## Problem description
A verbatim restatement of the data, free of pictures, is what you should output.
──────── Source data ────────
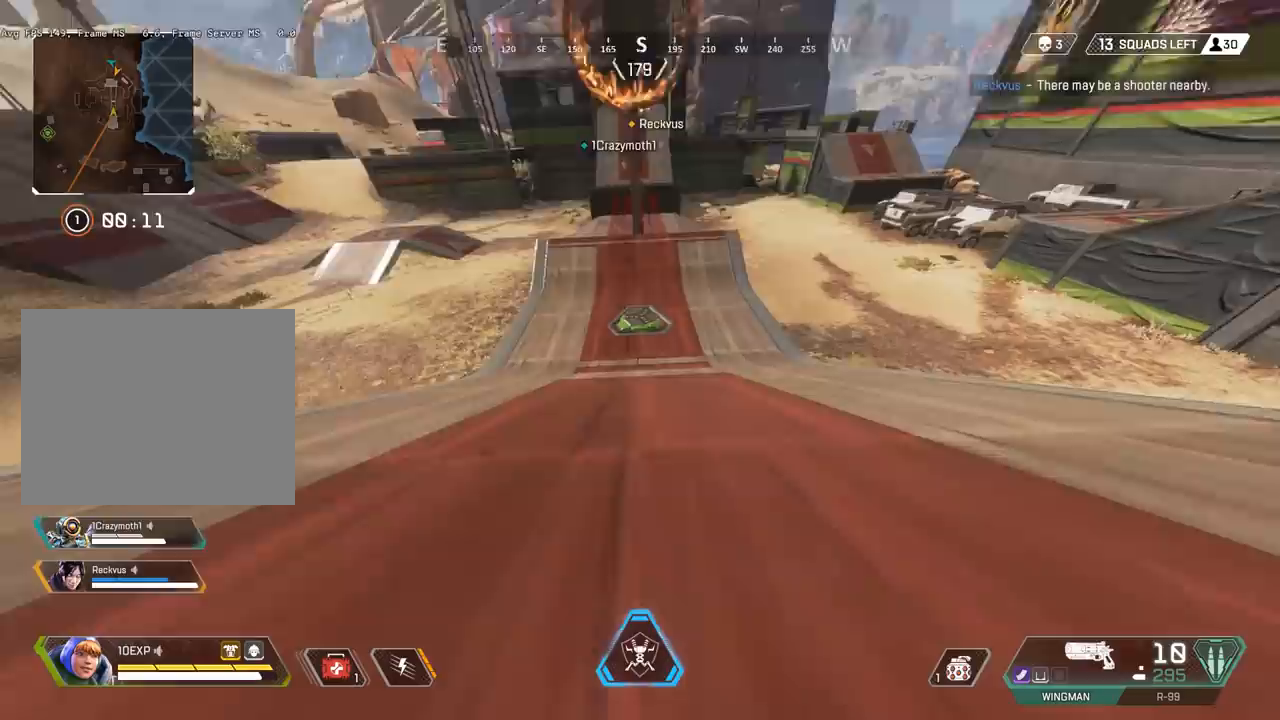
{"keys": ["shift", "w"], "events": []}
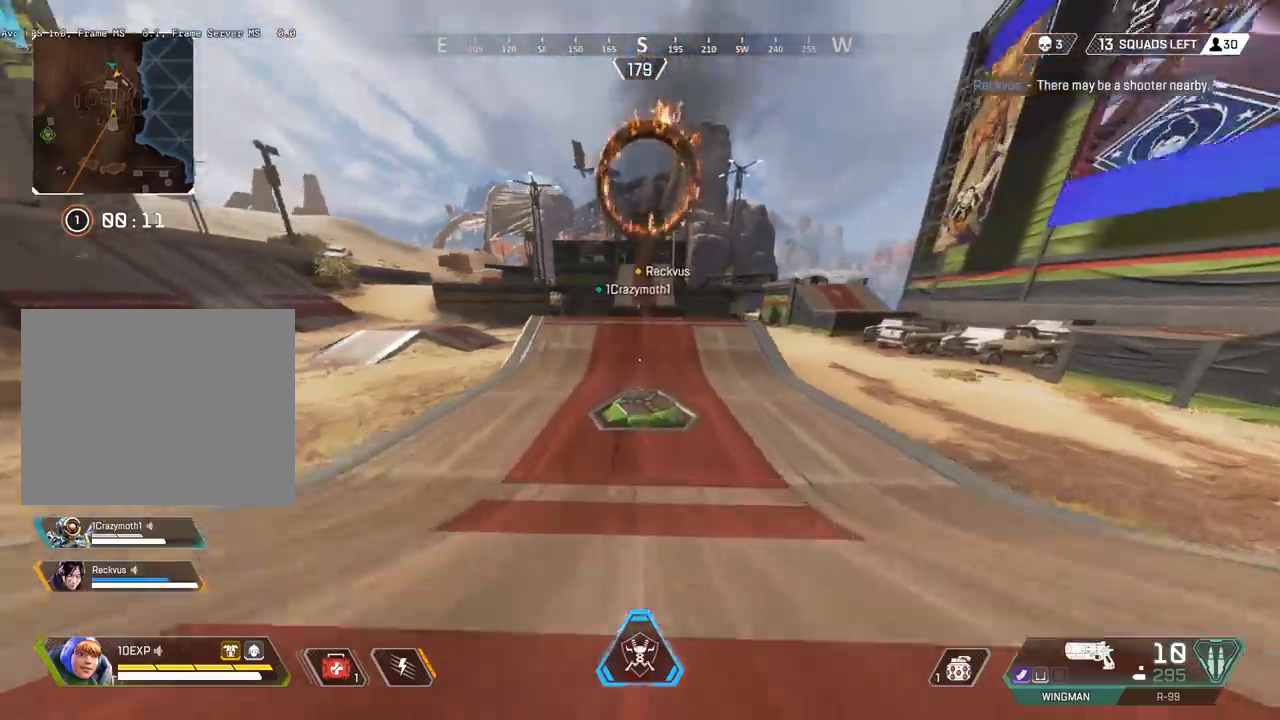
{"keys": ["shift", "w"], "events": []}
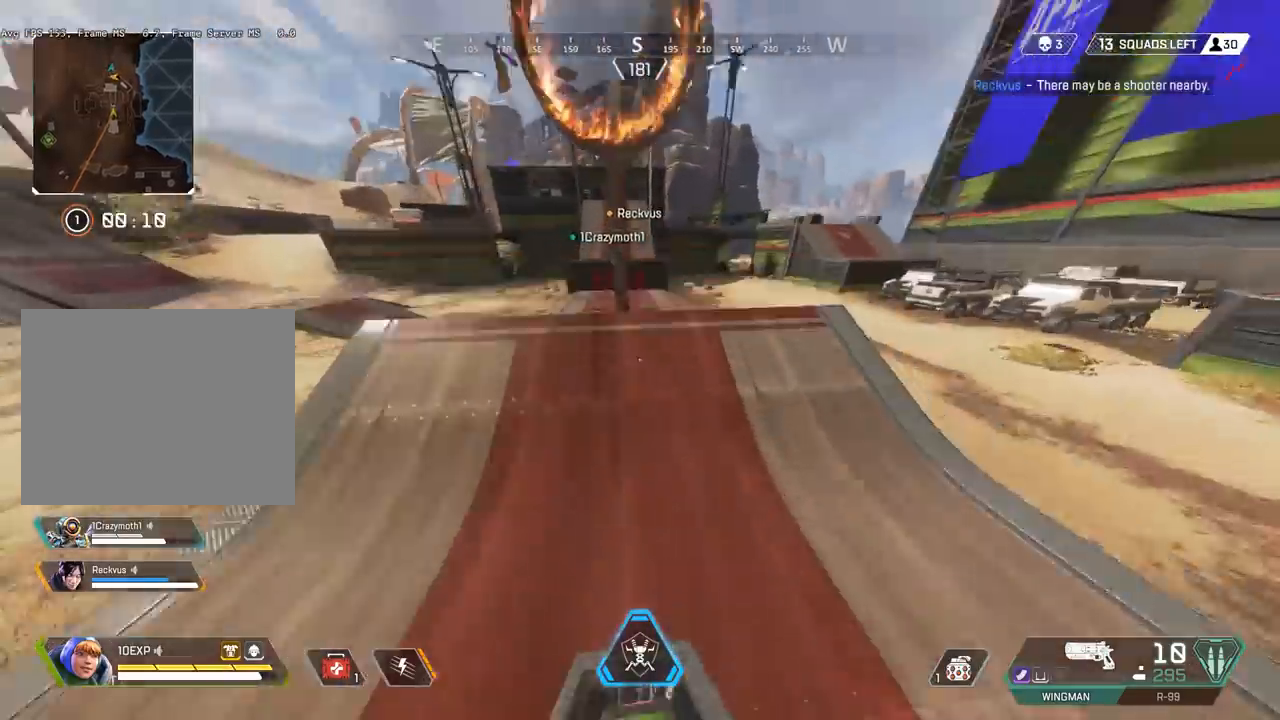
{"keys": ["shift", "w"], "events": []}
────────
## Answer space
{"keys": ["shift", "w"], "events": []}
{"keys": ["shift", "w"], "events": []}
{"keys": ["shift", "w"], "events": []}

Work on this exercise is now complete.